How to Change the Default Docker Directory to Save You Some Precious Disk Space

Are you the kind of person that likes to gratuitously partition their hard disk because they’re obsessed with compartmentalisation? Do you think Docker is great but it’s eating up all of your /var or / space? Are you sick of manually cleaning up all Docker volumes, images and dangling containers for Docker to fill your disk to the brim with this useful junk within a fortnight? I’ve got an easy solution for you (actually, two). Change the default Docker graph directory! How, do you ask? I’ll show you how.

Docker stores most of its runtime files (graph data, images, runtimes, temp files and much more) in /var/lib/docker by default. But I don’t want that, because my /var partition is just 10 GiB and Docker can easily gobble all of that up. I don’t mind storing these files in my own home directory instead so that’s what I’m going to do.

$ mkdir -p /home/dvejmz/var/lib/docker

Now, there are two ways (perhaps more, depends on how much free time you have) in which you can relocate your Docker files: the old way and the new way. The old way simply edits the startup flags passed to the Docker daemon when invoked as a systemd unit. Something like this

[Service]
ExecStart= 
ExecStart=/usr/bin/dockerd --data-root=/home/dvejmz/var/lib/docker -H fd://

(Credit to Arch Linux Wiki)

The new way, which I recommend since it doesn’t rely on any systemd mechanisms, is editing a JSON file. Newer installations of Docker (such as v18.0 which I’m using at the time of writing this article) will attempt to retrieve their start-up flags from a JSON config file located in /etc/docker/daemon.json, and add the following key to it (if the file doesn’t exist, just create it there):

{
    "graph": "/home/dvejmz/var/lib/docker"
}

The daemon.json file accepts the same options that you may pass to dockerd when launching it. See the official docs for a complete list.

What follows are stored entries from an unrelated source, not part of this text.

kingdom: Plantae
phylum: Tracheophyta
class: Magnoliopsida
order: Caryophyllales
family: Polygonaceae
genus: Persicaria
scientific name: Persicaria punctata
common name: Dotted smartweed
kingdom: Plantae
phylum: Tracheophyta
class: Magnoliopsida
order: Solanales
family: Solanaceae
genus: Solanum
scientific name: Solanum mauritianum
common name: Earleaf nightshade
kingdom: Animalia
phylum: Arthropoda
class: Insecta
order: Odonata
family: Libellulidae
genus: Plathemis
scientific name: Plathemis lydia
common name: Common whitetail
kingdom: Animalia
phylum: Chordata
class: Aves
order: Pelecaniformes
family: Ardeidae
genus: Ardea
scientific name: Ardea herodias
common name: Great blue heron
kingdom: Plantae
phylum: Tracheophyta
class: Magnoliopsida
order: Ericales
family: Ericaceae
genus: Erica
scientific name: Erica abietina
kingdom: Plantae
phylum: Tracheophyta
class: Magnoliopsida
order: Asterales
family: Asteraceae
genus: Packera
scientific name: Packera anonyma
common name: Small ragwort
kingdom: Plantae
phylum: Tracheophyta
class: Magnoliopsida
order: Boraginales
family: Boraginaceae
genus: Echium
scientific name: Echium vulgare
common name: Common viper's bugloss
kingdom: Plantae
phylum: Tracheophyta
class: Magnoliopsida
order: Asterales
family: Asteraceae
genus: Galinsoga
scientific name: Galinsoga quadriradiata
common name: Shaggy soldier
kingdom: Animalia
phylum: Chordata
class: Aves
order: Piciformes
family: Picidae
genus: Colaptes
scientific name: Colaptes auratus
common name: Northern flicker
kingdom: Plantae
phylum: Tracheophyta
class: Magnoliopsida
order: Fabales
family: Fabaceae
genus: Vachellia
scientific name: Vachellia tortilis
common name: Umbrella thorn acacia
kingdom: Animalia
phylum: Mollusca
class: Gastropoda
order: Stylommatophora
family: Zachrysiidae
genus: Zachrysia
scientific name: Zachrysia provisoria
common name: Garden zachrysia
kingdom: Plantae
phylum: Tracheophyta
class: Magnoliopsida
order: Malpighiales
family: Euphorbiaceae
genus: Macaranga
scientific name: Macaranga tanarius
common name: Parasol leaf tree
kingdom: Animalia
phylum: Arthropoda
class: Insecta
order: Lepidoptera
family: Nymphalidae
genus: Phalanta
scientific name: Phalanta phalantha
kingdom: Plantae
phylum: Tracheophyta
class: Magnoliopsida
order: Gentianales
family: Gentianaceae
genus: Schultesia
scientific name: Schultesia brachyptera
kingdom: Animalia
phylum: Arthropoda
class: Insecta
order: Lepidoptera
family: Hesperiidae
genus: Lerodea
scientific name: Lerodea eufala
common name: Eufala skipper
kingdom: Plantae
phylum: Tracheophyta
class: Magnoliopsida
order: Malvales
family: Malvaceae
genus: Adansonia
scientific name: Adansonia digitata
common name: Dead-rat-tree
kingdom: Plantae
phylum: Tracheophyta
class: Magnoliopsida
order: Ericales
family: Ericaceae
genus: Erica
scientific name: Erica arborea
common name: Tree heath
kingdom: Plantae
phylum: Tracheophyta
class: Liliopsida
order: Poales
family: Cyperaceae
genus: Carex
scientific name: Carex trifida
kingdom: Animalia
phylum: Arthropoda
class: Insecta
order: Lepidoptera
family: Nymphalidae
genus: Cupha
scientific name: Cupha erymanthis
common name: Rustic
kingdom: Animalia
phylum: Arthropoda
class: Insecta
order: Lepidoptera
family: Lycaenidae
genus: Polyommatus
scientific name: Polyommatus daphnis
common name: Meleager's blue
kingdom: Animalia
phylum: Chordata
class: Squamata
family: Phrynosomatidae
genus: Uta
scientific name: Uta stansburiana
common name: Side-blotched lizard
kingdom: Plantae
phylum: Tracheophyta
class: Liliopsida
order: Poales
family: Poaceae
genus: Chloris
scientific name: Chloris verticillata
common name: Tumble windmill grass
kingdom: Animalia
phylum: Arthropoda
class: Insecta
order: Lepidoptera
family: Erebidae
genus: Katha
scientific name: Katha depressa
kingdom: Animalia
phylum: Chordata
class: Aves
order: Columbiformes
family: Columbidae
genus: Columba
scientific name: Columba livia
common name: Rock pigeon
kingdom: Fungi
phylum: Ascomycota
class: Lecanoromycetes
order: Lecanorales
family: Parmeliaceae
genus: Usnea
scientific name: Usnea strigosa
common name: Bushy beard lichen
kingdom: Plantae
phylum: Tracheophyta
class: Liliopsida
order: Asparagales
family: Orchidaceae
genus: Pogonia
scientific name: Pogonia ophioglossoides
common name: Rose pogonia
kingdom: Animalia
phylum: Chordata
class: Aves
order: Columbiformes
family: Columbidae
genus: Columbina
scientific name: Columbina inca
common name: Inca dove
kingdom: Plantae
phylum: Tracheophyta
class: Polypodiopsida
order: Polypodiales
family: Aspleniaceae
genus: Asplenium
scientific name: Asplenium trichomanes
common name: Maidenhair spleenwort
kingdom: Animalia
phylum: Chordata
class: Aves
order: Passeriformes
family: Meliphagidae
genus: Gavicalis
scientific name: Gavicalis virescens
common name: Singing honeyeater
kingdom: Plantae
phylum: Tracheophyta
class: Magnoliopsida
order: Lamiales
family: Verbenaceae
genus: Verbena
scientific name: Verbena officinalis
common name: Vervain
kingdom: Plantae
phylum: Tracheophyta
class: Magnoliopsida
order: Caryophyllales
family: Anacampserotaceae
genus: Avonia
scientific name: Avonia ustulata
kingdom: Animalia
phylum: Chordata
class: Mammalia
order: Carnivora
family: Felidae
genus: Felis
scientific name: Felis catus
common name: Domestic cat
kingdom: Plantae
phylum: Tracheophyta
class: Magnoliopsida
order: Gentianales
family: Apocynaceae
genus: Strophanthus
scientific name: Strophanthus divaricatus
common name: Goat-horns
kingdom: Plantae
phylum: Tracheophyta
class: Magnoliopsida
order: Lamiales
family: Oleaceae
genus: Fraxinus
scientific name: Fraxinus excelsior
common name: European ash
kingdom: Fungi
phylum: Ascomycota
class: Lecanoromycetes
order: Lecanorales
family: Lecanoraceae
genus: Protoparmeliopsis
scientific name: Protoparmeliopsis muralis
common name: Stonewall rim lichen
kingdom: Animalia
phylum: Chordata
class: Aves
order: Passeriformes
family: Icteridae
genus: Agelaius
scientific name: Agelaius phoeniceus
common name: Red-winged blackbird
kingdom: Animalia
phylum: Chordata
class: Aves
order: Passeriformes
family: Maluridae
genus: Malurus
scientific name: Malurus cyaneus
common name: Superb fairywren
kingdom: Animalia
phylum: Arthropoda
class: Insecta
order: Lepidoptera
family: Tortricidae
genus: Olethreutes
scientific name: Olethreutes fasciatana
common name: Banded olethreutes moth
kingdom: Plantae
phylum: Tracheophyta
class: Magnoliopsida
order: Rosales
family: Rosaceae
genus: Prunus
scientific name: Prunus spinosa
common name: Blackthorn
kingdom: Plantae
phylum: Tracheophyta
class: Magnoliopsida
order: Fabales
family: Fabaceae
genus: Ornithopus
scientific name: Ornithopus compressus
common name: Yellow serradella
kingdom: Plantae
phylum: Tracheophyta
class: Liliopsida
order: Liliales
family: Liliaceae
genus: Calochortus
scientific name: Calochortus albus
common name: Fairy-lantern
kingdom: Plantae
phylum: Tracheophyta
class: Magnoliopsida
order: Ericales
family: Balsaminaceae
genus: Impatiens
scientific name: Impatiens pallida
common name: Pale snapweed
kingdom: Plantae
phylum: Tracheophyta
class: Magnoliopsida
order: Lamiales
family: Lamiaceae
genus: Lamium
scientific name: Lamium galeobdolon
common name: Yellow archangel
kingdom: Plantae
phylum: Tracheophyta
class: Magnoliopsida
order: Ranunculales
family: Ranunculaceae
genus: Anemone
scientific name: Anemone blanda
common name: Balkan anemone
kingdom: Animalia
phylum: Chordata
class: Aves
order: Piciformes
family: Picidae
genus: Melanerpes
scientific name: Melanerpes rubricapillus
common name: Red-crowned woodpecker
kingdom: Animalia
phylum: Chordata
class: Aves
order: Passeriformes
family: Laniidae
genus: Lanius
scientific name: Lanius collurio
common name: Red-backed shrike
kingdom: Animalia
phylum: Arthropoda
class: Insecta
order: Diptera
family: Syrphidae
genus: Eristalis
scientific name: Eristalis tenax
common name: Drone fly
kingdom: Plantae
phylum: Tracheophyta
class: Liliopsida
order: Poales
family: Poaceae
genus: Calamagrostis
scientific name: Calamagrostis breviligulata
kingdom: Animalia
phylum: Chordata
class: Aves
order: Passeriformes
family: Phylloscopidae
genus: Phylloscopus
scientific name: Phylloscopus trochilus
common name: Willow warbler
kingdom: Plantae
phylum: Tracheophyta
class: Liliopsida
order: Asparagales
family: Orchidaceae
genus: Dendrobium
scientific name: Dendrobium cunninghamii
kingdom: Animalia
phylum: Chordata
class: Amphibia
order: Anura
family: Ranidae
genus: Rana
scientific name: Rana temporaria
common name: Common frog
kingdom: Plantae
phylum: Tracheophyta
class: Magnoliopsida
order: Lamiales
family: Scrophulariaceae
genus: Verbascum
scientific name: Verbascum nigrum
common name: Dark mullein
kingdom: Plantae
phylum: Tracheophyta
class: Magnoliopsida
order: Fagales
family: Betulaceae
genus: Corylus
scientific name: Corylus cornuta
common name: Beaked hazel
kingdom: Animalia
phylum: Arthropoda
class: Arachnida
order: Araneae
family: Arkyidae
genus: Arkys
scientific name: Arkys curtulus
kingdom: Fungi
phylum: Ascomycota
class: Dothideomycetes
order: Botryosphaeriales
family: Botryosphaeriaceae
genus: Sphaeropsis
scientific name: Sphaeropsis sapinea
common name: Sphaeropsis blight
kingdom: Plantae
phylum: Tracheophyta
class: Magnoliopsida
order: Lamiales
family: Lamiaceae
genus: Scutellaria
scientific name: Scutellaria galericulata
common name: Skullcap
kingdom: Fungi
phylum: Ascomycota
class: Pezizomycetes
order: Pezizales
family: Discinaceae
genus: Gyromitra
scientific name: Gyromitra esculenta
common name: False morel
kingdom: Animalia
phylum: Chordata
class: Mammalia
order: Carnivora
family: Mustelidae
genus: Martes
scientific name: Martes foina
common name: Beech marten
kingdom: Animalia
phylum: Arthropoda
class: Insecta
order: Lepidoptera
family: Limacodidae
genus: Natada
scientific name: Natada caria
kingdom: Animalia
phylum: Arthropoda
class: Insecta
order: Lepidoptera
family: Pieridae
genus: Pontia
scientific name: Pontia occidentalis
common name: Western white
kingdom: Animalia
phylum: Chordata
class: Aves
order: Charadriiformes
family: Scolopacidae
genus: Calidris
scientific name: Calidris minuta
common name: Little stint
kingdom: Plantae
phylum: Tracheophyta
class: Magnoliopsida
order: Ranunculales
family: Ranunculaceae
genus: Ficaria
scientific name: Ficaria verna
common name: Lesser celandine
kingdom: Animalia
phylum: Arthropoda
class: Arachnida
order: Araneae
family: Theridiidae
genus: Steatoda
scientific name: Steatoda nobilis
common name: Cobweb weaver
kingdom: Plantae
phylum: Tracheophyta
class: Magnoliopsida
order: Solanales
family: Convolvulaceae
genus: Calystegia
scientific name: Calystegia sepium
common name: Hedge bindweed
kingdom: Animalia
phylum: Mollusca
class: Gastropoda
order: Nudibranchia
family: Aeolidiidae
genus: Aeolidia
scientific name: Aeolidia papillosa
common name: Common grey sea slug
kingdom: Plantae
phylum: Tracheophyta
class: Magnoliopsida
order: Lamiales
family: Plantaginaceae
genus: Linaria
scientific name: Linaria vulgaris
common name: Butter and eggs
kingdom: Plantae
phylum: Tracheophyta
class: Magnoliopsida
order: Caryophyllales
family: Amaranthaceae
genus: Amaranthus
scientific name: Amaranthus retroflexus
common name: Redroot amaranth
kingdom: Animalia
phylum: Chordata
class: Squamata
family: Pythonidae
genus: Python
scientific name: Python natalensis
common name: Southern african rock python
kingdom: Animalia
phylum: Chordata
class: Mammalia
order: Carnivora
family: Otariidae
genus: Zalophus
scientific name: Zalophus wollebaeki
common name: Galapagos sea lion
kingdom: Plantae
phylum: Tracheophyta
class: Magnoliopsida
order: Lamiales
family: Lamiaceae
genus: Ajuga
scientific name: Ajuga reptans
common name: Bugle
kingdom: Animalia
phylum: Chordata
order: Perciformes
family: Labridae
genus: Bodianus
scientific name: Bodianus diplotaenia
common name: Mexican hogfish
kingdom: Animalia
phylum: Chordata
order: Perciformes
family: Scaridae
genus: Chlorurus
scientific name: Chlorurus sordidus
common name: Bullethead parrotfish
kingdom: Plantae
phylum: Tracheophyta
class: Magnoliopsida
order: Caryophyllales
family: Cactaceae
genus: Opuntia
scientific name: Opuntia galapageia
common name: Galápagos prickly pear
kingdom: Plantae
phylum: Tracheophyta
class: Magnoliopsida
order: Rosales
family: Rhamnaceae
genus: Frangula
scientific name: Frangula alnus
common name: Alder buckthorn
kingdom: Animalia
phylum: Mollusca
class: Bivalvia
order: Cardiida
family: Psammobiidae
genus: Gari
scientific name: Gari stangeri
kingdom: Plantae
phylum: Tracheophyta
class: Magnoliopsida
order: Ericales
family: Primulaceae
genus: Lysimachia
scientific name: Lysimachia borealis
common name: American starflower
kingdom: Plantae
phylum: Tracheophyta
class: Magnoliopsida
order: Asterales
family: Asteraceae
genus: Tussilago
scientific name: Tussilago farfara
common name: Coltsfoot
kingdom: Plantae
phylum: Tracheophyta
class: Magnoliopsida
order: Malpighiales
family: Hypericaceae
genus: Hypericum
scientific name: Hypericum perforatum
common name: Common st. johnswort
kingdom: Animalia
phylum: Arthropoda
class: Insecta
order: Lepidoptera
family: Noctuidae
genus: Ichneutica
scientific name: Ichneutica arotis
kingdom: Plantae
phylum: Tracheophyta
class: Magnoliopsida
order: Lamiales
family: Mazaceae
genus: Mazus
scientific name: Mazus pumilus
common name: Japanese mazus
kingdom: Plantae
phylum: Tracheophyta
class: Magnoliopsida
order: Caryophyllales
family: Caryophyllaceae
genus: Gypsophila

Once you have that, purge all the junk in the old directory.

$ docker rm $(docker ps -a -q)
$ docker rmi $(docker images -q)
$ docker volume rm $(docker volume ls -qf dangling=true)

Now just restart the Docker daemon for the changes to take effect

$ sudo systemctl restart docker

You’re done, enjoy your newly recovered partition space. And by the way, if you’re still lacking in hard disk space after applying this neat trick, check out baobab and bleachbit.